Wordpress xmlrpc.php attack

This morning I woke up and found on my email a "more than 90% CPU use over 2h report".

Hum... interesting, did I become famous overnight or am I under attack?

Quick look on my server and found that CPU was still at max.

CPU under wordpress attack

Did I make some weird bug?

Let me check Nginx requests

Nginx requests under wordpress attack

My hopes of fame were higher now but it was too constant, it looks more like brute force attack.

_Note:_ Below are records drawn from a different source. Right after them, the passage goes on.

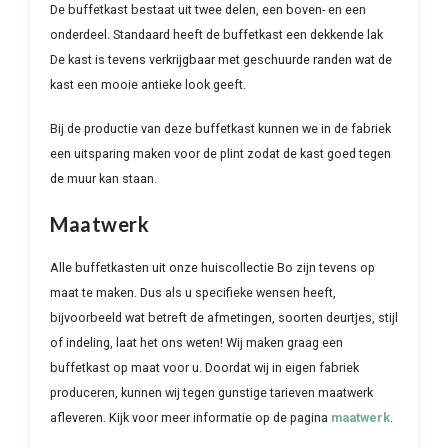
De buffetkast bestaat uit twee delen, een boven- en een
onderdeel. Standaard heeft de buffetkast een dekkende lak
De kast is tevens verkrijgbaar met geschuurde randen wat de
kast een mooie antieke look geeft.
Bij de productie van deze buffetkast kunnen we in de fabriek
een uitsparing maken voor de plint zodat de kast goed tegen
de muur kan staan.
Maatwerk
Alle buffetkasten uit onze huiscollectie Bo zijn tevens op
maat te maken. Dus als u specifieke wensen heeft,
bijvoorbeeld wat betreft de afmetingen, soorten deurtjes, stijl
of indeling, laat het ons weten! Wij maken graag een
buffetkast op maat voor u. Doordat wij in eigen fabriek
produceren, kunnen wij tegen gunstige tarieven maatwerk
afleveren. Kijk voor meer informatie op de pagina
maatwerk
.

First things first, run a top command and found php-fpm eating all of my CPU.

Run a tail /var/log/nginx/access.log and found that there was someone brute forcing me:

172.21.0.6 - - [27/May/2017:08:08:10 +0000] "POST /xmlrpc.php HTTP/1.1" 200 422 "-" "Mozilla/5.0 (compatible; MSIE 9.0; Windows NT 6.1; Trident/5.0)"
172.21.0.6 - - [27/May/2017:08:08:10 +0000] "POST /xmlrpc.php HTTP/1.1" 200 422 "-" "Mozilla/5.0 (compatible; MSIE 9.0; Windows NT 6.1; Trident/5.0)"
172.21.0.6 - - [27/May/2017:08:08:10 +0000] "POST /xmlrpc.php HTTP/1.1" 200 422 "-" "Mozilla/5.0 (compatible; MSIE 9.0; Windows NT 6.1; Trident/5.0)"
172.21.0.6 - - [27/May/2017:08:08:10 +0000] "POST /xmlrpc.php HTTP/1.1" 200 422 "-" "Mozilla/5.0 (compatible; MSIE 9.0; Windows NT 6.1; Trident/5.0)"

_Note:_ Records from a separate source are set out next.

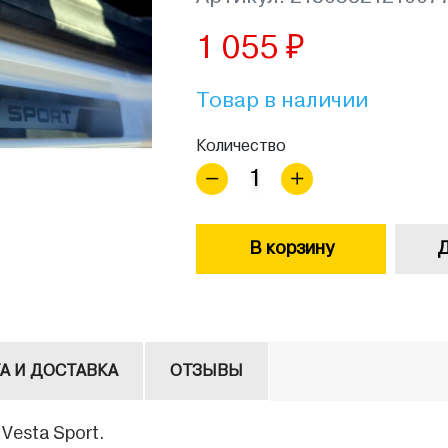
1 055 ₽
Товар в наличии
Количество
В корзину
Д
А И ДОСТАВКА
ОТЗЫВЫ
Vesta Sport.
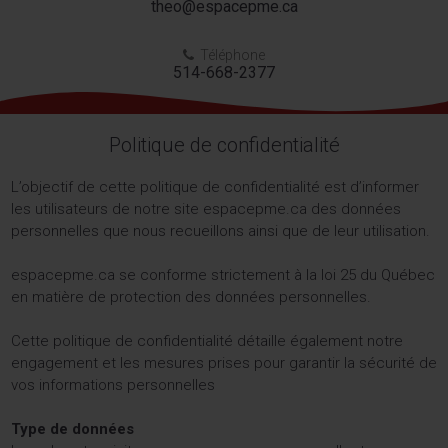
theo@espacepme.ca
Téléphone

514-668-2377
Politique de confidentialité
L’objectif de cette politique de confidentialité est d’informer
les utilisateurs de notre site espacepme.ca des données
personnelles que nous recueillons ainsi que de leur utilisation.
espacepme.ca se conforme strictement à la loi 25 du Québec
en matière de protection des données personnelles.
Cette politique de confidentialité détaille également notre
engagement et les mesures prises pour garantir la sécurité de
vos informations personnelles
Type de données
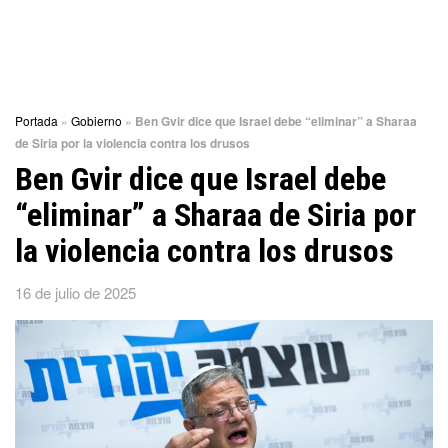
Portada
»
Gobierno
»
Ben Gvir dice que Israel debe “eliminar” a Sharaa
de Siria por la violencia contra los drusos
Ben Gvir dice que Israel debe
“eliminar” a Sharaa de Siria por
la violencia contra los drusos
16 de julio de 2025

Done a quick google for it, and there it was, a clear Wordpress exploit.

Since I don't use API to access my Wordpress, the fix was simple, just block it.

A quick trip to Nginx's config file and problem solved.

server {
    ...
    location /xmlrpc.php {
          deny all;
        }
    ...
}

Reload nginx and its done.

If you have a Wordpress, you can do it before being brute forced to avoid any problems in future.